Колльберг был невооружен. Вопреки распространяющемуся бандитскому менталитету и непрерывно растущей жестокости насильственных преступлений, он относился к тем, кто придерживался мнения, что полиция должна полностью разоружиться, и сам носил пистолет лишь в крайних случаях и, как правило, только тогда, когда получал на это прямой приказ.
По высокой железнодорожной насыпи медленно прогрохотал товарный поезд, и только тогда, когда стук колес стал тише и начал исчезать, Колльберг понял, что в кустах он не один.
Он лежал на животе в покрытой росой траве, чувствовал во рту горечь и знал, что кто-то очень сильно ударил его сзади по затылку, явно каким-то орудием.

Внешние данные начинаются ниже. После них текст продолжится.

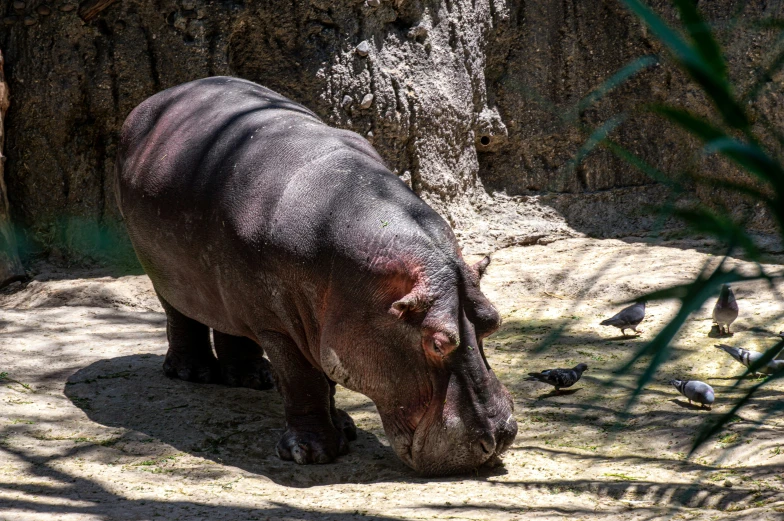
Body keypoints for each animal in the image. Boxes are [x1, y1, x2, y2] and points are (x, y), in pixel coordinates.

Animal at [110, 76, 516, 476]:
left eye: (493, 321)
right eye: (437, 343)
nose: (500, 437)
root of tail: (162, 96)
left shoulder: (327, 319)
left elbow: (327, 376)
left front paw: (345, 429)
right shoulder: (277, 326)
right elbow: (302, 379)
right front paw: (310, 453)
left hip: (225, 288)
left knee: (228, 322)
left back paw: (253, 378)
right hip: (161, 271)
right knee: (179, 313)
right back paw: (192, 373)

Человек, напавший на Колльберга, допустил серьезную ошибку. Случалось, что иногда люди допускали такие ошибки и не одному из них это стоило очень дорого.
Кроме того, этот человек, нанося удар, перенес вес тела на одну ногу и еще не восстановил равновесие, а Колльбергу хватило всего лишь двух секунд, чтобы перекатиться на спину и сбить напавшего на землю. Это был прекрасный прием, потому что нападавший грохнулся во весь рост, однако ни о чем другом Колльберг подумать не успел, так как выяснил, что там есть еще один. Другой противник, с изумленным лицом, засунул правую руку в карман, и вид у него стал еще более ошеломленным, когда Колльберг, все еще стоя на коленях, схватил его за руку и быстро скрутил ее.